(GIVEN TASK)
Reproduce the part of the passage on Dutch parliamentary budget control that starts at "An important part" and ends at "passed through parliament.", word for word.

(EXTRACT)
* * * * *

An important part of these rights is the parliamentary right on information on the basis of article 68 of the Dutch Constitution. Effective parliamentary control of the budget is only present if parliament is in the possession of sufficient information – the material budget right (see further below) is relevant here.

Approved budgets have the status of law and authorises government to spend money. It is considered to be a rule rather than exception that authorised government budgets are considered insufficient or that authorised policy-objectives change. In these cases the Compabiliteitswet (CW) prescribes that new authorisation has to be provided by parliament through ad hoc supplementary budget measures (suppletoire begrotingsmaatregel), which are passed through parliament.

* * * * *

(LISTED RECORDS)
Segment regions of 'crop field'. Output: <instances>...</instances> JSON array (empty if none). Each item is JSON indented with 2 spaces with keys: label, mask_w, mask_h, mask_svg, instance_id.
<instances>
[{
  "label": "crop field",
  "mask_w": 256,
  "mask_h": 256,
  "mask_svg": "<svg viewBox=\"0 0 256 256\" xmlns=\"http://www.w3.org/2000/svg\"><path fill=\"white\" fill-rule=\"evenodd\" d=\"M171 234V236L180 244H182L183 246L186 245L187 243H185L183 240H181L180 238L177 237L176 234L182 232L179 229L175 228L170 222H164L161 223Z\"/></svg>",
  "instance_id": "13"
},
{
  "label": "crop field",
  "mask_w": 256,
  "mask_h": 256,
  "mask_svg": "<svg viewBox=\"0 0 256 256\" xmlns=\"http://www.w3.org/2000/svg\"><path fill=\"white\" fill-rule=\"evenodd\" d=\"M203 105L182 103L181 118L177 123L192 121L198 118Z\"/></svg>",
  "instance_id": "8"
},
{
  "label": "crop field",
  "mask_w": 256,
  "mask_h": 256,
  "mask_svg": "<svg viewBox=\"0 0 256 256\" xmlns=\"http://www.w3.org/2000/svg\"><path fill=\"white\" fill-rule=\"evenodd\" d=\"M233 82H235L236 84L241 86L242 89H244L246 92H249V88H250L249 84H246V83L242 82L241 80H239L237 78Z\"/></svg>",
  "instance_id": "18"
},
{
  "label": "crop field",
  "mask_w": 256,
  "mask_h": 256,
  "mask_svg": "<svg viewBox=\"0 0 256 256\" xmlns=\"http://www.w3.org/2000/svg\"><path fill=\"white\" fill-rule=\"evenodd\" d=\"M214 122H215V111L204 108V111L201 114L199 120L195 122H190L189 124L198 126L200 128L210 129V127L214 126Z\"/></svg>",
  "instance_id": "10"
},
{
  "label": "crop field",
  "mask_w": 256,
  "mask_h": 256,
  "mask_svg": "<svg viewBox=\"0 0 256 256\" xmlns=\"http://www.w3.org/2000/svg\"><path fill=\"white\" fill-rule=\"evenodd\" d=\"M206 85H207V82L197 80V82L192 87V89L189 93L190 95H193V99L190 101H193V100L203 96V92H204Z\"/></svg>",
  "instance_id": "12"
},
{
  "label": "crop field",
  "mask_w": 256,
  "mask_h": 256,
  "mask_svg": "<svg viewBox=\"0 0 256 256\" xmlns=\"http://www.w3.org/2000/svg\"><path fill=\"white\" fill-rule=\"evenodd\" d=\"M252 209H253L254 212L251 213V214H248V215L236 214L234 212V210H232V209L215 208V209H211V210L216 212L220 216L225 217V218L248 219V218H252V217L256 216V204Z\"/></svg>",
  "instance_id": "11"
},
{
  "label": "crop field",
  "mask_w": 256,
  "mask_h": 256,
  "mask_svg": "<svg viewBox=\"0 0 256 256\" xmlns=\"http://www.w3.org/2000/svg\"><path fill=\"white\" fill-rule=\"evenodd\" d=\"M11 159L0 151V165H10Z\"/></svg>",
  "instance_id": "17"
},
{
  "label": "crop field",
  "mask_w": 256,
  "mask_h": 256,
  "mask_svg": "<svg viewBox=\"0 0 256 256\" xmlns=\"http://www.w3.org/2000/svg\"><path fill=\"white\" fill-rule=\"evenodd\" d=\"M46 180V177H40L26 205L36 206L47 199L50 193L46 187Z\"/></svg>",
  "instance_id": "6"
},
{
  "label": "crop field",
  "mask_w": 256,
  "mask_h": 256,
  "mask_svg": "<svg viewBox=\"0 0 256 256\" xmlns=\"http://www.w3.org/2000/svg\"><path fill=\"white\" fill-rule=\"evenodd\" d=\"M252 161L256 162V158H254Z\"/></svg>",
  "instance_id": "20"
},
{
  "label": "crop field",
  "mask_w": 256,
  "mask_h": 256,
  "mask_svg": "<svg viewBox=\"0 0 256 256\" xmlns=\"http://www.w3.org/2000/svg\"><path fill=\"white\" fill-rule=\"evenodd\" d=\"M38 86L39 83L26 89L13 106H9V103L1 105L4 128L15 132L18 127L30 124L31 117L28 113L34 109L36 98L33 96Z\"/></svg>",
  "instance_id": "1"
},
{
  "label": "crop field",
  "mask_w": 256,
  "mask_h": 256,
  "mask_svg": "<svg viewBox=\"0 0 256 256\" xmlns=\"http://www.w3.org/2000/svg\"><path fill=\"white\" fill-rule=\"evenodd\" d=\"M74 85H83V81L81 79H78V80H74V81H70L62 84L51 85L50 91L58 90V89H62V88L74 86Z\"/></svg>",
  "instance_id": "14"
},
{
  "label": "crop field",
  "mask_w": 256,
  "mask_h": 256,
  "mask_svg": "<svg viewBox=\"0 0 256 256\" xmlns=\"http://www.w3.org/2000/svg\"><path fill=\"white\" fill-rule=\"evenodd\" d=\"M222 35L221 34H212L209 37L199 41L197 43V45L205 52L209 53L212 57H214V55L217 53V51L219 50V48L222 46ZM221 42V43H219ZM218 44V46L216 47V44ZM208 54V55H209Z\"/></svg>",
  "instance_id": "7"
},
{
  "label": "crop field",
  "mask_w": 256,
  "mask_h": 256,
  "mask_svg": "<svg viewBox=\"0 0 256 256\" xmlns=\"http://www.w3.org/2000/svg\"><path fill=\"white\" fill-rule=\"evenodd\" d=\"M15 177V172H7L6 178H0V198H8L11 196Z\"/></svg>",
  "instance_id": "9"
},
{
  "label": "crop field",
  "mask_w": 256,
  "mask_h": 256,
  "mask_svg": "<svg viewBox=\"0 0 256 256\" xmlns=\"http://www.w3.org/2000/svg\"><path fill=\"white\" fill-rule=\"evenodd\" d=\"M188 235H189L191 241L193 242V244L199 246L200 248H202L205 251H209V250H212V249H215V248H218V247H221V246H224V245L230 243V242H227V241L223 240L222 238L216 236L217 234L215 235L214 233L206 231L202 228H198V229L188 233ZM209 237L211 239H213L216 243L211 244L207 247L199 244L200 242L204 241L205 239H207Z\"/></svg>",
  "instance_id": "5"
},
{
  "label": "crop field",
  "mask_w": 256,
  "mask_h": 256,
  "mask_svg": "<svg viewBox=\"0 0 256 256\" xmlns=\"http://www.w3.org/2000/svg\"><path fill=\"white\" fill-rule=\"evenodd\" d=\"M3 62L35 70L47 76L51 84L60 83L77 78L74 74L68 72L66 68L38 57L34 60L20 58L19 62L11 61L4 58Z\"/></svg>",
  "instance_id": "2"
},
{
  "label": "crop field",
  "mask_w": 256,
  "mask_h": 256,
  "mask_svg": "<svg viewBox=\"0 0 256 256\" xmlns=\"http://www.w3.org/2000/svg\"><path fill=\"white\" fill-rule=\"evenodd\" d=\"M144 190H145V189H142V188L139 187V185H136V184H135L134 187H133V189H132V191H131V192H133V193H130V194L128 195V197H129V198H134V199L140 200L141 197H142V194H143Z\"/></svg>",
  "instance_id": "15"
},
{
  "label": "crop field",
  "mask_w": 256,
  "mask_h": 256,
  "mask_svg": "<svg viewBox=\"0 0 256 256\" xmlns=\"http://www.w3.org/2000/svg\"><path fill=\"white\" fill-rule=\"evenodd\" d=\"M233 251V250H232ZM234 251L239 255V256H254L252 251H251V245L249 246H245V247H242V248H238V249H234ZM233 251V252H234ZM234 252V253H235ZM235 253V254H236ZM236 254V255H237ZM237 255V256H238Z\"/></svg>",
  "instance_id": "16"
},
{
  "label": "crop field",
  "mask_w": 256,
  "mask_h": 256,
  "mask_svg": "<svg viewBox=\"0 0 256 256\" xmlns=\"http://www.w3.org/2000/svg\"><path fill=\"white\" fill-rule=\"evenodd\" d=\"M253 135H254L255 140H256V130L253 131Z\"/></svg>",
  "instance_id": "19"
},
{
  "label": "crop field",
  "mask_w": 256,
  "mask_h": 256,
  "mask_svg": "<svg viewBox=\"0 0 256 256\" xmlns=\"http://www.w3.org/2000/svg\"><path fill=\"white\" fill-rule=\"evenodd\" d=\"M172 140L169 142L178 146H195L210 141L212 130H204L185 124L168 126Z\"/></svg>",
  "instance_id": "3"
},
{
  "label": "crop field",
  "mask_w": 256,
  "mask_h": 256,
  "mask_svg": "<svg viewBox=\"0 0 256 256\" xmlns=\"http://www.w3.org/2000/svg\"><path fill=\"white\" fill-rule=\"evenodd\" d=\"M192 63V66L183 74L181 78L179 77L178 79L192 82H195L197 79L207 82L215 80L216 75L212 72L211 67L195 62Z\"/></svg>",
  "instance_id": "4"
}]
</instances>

* * * * *

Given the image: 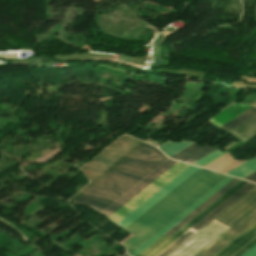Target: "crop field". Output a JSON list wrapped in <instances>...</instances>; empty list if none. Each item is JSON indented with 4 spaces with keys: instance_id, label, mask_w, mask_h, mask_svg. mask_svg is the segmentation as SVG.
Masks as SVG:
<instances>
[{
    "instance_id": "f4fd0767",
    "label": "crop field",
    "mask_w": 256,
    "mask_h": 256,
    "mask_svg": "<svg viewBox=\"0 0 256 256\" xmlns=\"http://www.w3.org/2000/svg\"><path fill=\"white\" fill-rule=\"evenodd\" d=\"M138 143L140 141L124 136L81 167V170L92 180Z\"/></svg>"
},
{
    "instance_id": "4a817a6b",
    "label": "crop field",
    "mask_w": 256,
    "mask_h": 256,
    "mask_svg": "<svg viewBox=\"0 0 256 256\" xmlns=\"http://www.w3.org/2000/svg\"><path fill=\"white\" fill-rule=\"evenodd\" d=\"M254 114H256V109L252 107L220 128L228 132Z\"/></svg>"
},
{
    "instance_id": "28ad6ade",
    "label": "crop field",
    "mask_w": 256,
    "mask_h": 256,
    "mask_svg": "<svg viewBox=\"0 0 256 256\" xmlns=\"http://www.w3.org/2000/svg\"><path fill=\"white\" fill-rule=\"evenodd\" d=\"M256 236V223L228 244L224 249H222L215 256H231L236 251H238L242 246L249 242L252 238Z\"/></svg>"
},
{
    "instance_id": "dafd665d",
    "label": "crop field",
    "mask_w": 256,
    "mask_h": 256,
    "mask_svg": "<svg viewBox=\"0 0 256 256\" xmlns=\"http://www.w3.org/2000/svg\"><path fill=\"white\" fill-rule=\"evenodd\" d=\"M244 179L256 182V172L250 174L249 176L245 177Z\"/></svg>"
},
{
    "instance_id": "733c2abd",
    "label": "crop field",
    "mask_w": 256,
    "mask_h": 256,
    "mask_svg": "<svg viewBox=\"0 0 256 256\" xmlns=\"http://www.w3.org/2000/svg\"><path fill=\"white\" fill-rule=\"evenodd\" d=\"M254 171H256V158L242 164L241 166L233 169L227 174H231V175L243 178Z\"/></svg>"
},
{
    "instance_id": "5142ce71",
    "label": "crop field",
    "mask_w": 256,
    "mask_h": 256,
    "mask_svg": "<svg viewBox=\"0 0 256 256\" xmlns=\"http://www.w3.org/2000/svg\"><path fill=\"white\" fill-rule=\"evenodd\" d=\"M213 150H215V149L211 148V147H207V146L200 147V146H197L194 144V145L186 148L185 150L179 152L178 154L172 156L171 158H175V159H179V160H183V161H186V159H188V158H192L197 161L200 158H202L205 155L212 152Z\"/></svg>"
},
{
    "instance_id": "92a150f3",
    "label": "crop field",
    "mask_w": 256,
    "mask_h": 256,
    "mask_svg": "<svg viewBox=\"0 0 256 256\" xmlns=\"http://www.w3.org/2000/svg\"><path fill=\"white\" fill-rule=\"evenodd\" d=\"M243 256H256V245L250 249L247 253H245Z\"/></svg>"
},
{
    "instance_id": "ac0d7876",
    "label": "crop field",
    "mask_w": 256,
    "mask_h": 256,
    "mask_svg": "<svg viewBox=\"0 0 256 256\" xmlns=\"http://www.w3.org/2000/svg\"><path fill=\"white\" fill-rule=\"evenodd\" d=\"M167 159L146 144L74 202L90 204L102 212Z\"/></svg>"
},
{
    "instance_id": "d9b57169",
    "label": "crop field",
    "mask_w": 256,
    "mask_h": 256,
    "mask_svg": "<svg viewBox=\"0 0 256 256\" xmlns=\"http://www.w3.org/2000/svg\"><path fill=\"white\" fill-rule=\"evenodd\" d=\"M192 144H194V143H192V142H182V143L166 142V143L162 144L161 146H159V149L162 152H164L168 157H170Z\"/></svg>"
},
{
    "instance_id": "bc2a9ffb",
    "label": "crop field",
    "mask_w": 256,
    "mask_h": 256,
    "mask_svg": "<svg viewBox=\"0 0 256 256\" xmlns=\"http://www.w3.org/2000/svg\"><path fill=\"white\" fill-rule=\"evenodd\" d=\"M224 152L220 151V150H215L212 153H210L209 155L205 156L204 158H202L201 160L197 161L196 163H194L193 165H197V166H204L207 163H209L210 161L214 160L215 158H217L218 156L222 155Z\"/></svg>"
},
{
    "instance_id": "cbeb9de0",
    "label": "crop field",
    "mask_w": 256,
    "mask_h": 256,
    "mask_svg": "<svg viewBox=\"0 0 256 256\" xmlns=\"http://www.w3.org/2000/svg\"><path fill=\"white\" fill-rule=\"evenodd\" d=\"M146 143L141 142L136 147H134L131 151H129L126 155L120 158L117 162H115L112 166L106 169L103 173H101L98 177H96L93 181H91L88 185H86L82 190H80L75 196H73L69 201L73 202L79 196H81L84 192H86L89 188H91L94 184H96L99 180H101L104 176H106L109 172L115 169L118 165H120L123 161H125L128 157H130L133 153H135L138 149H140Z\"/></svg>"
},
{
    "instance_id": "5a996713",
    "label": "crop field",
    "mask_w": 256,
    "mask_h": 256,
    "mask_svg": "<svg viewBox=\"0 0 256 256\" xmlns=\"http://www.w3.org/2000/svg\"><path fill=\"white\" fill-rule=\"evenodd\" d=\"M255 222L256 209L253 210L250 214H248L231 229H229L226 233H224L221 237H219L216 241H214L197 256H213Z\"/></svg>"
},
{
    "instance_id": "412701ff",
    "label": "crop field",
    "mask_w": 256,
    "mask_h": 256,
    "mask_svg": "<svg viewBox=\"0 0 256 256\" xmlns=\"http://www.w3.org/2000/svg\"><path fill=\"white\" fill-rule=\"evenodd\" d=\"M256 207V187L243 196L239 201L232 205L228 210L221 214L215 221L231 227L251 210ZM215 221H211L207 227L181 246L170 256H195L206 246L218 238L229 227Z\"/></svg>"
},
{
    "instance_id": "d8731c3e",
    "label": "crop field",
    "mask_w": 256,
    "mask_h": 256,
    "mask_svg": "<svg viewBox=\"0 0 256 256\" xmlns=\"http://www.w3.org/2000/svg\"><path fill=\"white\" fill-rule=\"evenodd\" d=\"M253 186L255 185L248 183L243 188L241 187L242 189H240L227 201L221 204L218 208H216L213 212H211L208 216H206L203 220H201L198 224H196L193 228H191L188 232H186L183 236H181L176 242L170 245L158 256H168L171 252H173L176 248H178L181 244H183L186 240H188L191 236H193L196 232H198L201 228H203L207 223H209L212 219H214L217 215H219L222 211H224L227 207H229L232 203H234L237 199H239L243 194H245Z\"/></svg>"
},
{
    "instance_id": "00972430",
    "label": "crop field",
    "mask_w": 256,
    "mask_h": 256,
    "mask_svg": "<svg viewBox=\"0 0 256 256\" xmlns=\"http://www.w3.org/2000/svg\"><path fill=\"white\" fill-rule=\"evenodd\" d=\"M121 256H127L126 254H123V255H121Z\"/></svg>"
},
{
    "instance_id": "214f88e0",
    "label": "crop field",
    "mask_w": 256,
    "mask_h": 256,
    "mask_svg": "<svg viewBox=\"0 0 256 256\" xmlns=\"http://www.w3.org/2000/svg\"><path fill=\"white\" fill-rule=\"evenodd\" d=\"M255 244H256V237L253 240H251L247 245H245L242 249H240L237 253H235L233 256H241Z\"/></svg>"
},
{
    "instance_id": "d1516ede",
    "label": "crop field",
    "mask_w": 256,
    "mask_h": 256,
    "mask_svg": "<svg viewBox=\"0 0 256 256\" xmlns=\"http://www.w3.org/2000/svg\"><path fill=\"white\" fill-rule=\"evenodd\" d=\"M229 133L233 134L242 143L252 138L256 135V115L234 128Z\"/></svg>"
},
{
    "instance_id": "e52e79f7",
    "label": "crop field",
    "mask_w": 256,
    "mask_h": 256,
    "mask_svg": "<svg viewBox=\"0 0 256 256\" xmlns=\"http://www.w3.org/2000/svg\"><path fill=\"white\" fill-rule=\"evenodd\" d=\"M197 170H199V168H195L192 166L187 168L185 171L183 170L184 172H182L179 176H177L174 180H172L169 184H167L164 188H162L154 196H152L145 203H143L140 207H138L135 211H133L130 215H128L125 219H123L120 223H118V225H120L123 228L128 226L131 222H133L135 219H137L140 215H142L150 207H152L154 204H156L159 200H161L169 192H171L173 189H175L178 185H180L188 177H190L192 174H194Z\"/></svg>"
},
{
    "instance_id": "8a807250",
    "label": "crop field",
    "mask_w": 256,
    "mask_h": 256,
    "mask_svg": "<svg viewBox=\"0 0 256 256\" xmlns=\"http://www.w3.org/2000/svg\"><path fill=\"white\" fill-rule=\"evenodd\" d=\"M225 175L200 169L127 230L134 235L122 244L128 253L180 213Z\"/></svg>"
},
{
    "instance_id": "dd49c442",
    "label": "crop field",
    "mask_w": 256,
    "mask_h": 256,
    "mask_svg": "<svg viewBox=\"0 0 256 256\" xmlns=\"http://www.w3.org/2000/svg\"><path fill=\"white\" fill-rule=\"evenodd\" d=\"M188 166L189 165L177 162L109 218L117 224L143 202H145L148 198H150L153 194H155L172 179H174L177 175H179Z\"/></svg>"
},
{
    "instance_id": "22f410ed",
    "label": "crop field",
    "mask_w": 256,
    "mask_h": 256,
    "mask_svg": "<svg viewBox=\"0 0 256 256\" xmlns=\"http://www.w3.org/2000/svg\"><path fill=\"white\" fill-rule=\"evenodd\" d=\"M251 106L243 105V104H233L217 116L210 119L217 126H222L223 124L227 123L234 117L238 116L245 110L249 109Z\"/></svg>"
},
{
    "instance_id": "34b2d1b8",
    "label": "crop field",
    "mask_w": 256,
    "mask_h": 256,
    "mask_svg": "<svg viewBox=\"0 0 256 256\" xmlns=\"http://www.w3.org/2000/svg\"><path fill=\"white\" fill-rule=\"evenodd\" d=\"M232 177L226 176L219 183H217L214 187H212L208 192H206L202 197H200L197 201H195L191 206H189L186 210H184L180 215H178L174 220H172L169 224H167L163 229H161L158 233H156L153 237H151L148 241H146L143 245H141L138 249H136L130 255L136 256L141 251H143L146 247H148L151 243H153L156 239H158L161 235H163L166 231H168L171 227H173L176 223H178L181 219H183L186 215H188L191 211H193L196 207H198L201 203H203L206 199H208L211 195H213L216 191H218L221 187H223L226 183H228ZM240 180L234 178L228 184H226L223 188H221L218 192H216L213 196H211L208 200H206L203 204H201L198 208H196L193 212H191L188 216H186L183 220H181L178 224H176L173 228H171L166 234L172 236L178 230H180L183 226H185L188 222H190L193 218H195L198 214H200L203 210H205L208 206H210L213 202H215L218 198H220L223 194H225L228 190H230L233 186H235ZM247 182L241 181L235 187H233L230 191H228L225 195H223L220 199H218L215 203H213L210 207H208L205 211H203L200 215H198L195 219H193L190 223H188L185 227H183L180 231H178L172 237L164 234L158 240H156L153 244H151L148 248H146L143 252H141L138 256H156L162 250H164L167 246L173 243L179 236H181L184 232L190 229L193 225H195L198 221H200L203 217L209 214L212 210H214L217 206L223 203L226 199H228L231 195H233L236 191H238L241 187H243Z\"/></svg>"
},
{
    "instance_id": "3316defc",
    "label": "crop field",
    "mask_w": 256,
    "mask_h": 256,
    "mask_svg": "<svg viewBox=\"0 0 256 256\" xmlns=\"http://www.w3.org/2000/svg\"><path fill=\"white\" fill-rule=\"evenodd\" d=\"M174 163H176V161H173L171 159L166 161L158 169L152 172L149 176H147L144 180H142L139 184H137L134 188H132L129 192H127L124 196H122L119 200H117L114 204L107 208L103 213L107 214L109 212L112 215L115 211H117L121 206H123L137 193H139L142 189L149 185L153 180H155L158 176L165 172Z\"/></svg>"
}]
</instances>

* * * * *

(COMPLETE ANSWER)
An important part of these rights is the parliamentary right on information on the basis of article 68 of the Dutch Constitution. Effective parliamentary control of the budget is only present if parliament is in the possession of sufficient information – the material budget right (see further below) is relevant here.

Approved budgets have the status of law and authorises government to spend money. It is considered to be a rule rather than exception that authorised government budgets are considered insufficient or that authorised policy-objectives change. In these cases the Compabiliteitswet (CW) prescribes that new authorisation has to be provided by parliament through ad hoc supplementary budget measures (suppletoire begrotingsmaatregel), which are passed through parliament.